Sam Buckley (COL ’14) and Eric Pilch (COL ’12) — suspects in the damaging of several fourth-floor Leavey Center offices early Sunday morning — have been charged with two misdemeanors of destruction of property under $1,000 and unlawful entry, according to court records. John Flanagan (SFS ’14), the third suspect, was also charged with the destruction of property under $1,000.

Flanagan is recovering from a broken leg, an injury sustained when he exited a window on the fourth floor of Leavey and dropped two stories to the outcropping overhang below.

All three pled not guilty to the charges and asserted their rights to a trial. They will appear in court on Sept. 21.

At around 1 a.m. on Sunday, Buckley, Flanagan and Pilch were on the Leavey Esplanade to report on the loosened shingles of the science center when DPS officers asked them to leave the area. Flanagan and Buckley serve as two of the three co-editors of The Voice’s blog, Vox Populi. Pilch is listed as a staff member of The Voice on The Voice’s website’s masthead.

At the time on Sunday morning, university officials were worried that the loosened metal shingles could become dangerous projectiles as Hurricane Irene raged and had ordered DPS to secure the perimeter.

After the officers asked the students to leave the area, the suspects fled to the fourth floor of Leavey and into The Voice office. According to DPS Associate Director Joseph Smith, despite repeated requests for them to surrender, the students attempted to escape by climbing into the adjacent offices. The Metropolitan Police Department was called as one DPS officer went to recover keys to the office.

According to Smith, it ultimately became a matter of time before the group surrendered, as the officers could hear the suspects climbing through the ceiling.

“There really was no way to get out,” he said.

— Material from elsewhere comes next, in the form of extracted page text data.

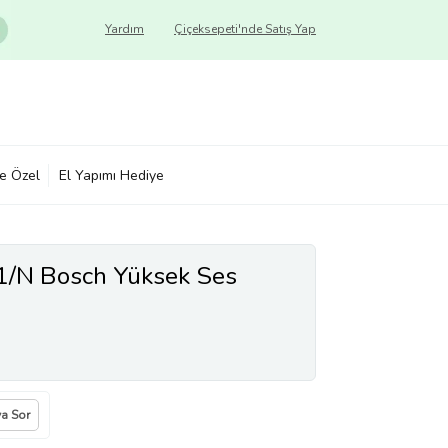
Yardım
Çiçeksepeti'nde Satış Yap
ye Özel
El Yapımı Hediye
1/N Bosch Yüksek Ses
ya Sor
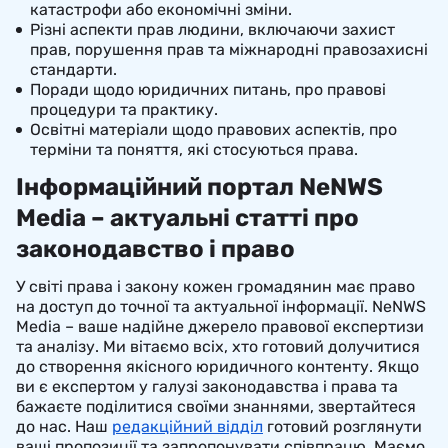
катастрофи або економічні зміни.
Різні аспекти прав людини, включаючи захист
прав, порушення прав та міжнародні правозахисні
стандарти.
Поради щодо юридичних питань, про правові
процедури та практику.
Освітні матеріали щодо правових аспектів, про
терміни та поняття, які стосуються права.
Інформаційний портал NeNWS
Media – актуальні статті про
законодавство і право
У світі права і закону кожен громадянин має право
на доступ до точної та актуальної інформації. NeNWS
Media – ваше надійне джерело правової експертизи
та аналізу. Ми вітаємо всіх, хто готовий долучитися
до створення якісного юридичного контенту. Якщо
ви є експертом у галузі законодавства і права та
бажаєте поділитися своїми знаннями, звертайтеся
до нас. Наш
редакційний відділ
готовий розглянути
ваші пропозиції та запропонувати співпрацю. Маємо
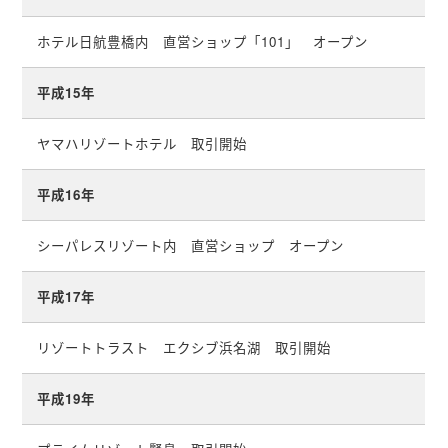
ホテル日航豊橋内 直営ショップ「101」 オープン
平成15年
ヤマハリゾートホテル 取引開始
平成16年
シーパレスリゾート内 直営ショップ オープン
平成17年
リゾートトラスト エクシブ浜名湖 取引開始
平成19年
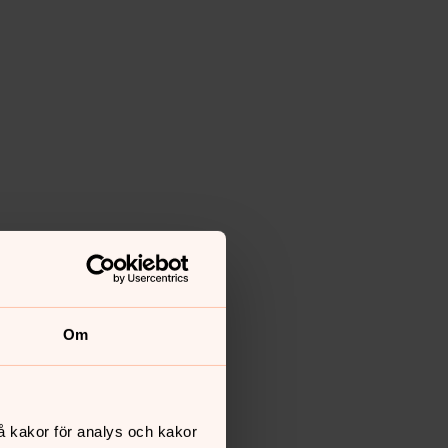
Om
å kakor för analys och kakor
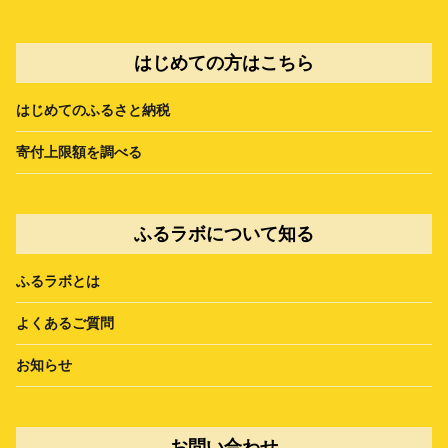
はじめての方はこちら
はじめてのふるさと納税
寄付上限額を調べる
ふるラボについて知る
ふるラボとは
よくあるご質問
お知らせ
お問い合わせ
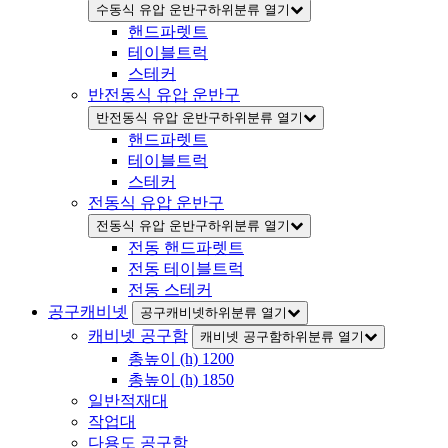
수동식 유압 운반구하위분류 열기
핸드파렛트
테이블트럭
스테커
반전동식 유압 운반구
반전동식 유압 운반구하위분류 열기
핸드파렛트
테이블트럭
스테커
전동식 유압 운반구
전동식 유압 운반구하위분류 열기
전동 핸드파렛트
전동 테이블트럭
전동 스테커
공구캐비넷
공구캐비넷하위분류 열기
캐비넷 공구함
캐비넷 공구함하위분류 열기
총높이 (h) 1200
총높이 (h) 1850
일반적재대
작업대
다용도 공구함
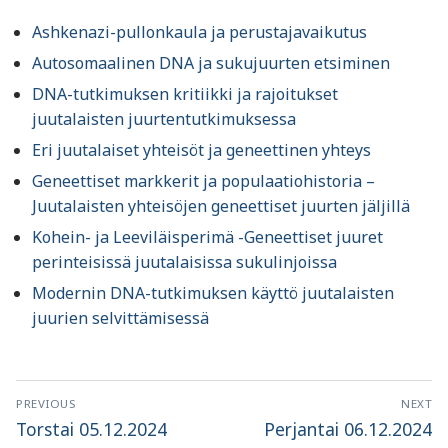
Ashkenazi-pullonkaula ja perustajavaikutus
Autosomaalinen DNA ja sukujuurten etsiminen
DNA-tutkimuksen kritiikki ja rajoitukset
juutalaisten juurtentutkimuksessa
Eri juutalaiset yhteisöt ja geneettinen yhteys
Geneettiset markkerit ja populaatiohistoria –
Juutalaisten yhteisöjen geneettiset juurten jäljillä
Kohein- ja Leeviläisperimä -Geneettiset juuret
perinteisissä juutalaisissa sukulinjoissa
Modernin DNA-tutkimuksen käyttö juutalaisten
juurien selvittämisessä
Artikkelien
PREVIOUS
NEXT
selaus
Previous
Next
Torstai 05.12.2024
Perjantai 06.12.2024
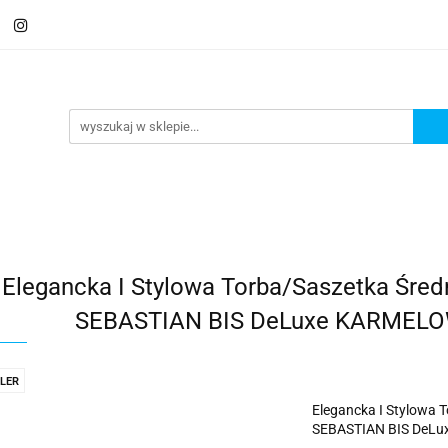
 Saszetki męskie
Aktówki
Torby na laptopa
Galante
ki
Torby na laptopa
Galanteria i dodatki
Elegancka I Stylowa Torba/Saszetka Śre
SEBASTIAN BIS DeLuxe KARMELOWY
LER
Elegancka I Stylowa 
SEBASTIAN BIS DeLux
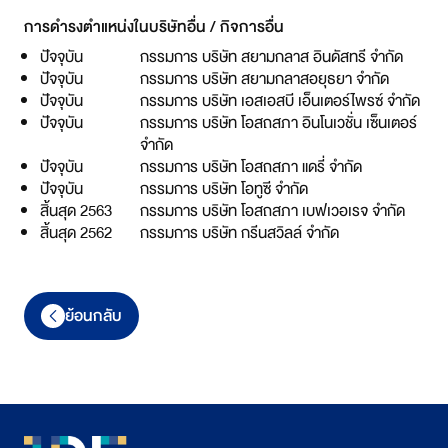
การดำรงตำแหน่งในบริษัทอื่น / กิจการอื่น
ปัจจุบัน
กรรมการ บริษัท สยามกลาส อินดัสทรี จำกัด
ปัจจุบัน
กรรมการ บริษัท สยามกลาสอยุธยา จำกัด
ปัจจุบัน
กรรมการ บริษัท เอสเอสบี เอ็นเตอร์ไพรซ์ จำกัด
ปัจจุบัน
กรรมการ บริษัท โอสถสภา อินโนเวชั่น เซ็นเตอร์
จำกัด
ปัจจุบัน
กรรมการ บริษัท โอสถสภา แดรี่ จำกัด
ปัจจุบัน
กรรมการ บริษัท โอทูซี จำกัด
สิ้นสุด 2563
กรรมการ บริษัท โอสถสภา เบฟเวอเรจ จำกัด
สิ้นสุด 2562
กรรมการ บริษัท กรีนสวิลล์ จำกัด
ย้อนกลับ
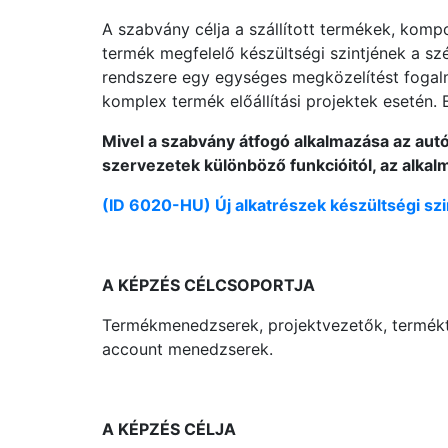
A szabvány célja a szállított termékek, komp
termék megfelelő készültségi szintjének a szé
rendszere egy egységes megközelítést fogalm
komplex termék előállítási projektek esetén.
Mivel a szabvány átfogó alkalmazása az aut
szervezetek különböző funkcióitól, az alkal
(ID 6020-HU) Új alkatrészek készültségi szi
A KÉPZÉS CÉLCSOPORTJA
Termékmenedzserek, projektvezetők, termékter
account menedzserek.
A KÉPZÉS CÉLJA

Pilch and Buckley surrendered to the police, but Flanagan was found on the outcropping after exiting through a fourth-floor window.

The misdemeanor offense of destruction of property valued over $200 can carry fines of up to $5,000 and/or jail time of up to 10 years. The charge of unlawful entry carries a fine under $1,000 and/or imprisonment for no more than 180 days.

The Student Code of Conduct categorizes such an offense as a Class B violation, which can result in moderate to serious level violations.

First-time violations of the code include sanctions ranging from housing relocation, housing probation, apartment living suspension or housing suspension to possible disciplinary probation or disciplinary suspension for up to two years.

“Category B violations may result in the most severe sanctions when warranted by the nature of the violation or the student’s prior record,” the code states.

Tim Shine (MSB ’12), the editor-in-chief of The Voice, released a statement on the matter today.

“This case is an ongoing legal and disciplinary matter, and rest assured that The Voice board is in the process of considering its full extent of internal disciplinary options for those involved, including removal from the paper,” he wrote on Vox Populi. “We regret that the independent actions of two Voice staffers have adversely affected our fellow organizations on the fourth floor of the Leavey Center.”

Shine went on to say that The Voice would not publish as usual this week.

“In addition to the serious repairs that will be required to our office space, the Voice will also not be able to publish an issue this week as a result of the incident.”

On Thursday, Shine confirmed that The Voice would be publishing an issue next week, however.

“We’ve yet to receive notification of any official disciplinary action,” he added.

Director of Student Programs Erika Cohen-Derr stated that there has been no official suspension of The Voice.

“There have been no disciplinary complaints filed at this moment,” Cohen-Derr said at 1:30 p.m. today.

As for the repairs to the offices affected, Cohen-Derr stated that it was the Center for Student Programs’ priority to get the spaces back to working condition.

Original maintenance estimates by workmen visiting The Hoya’s office stated that the entire ceiling would cost less to replace rather than fixing the area affected.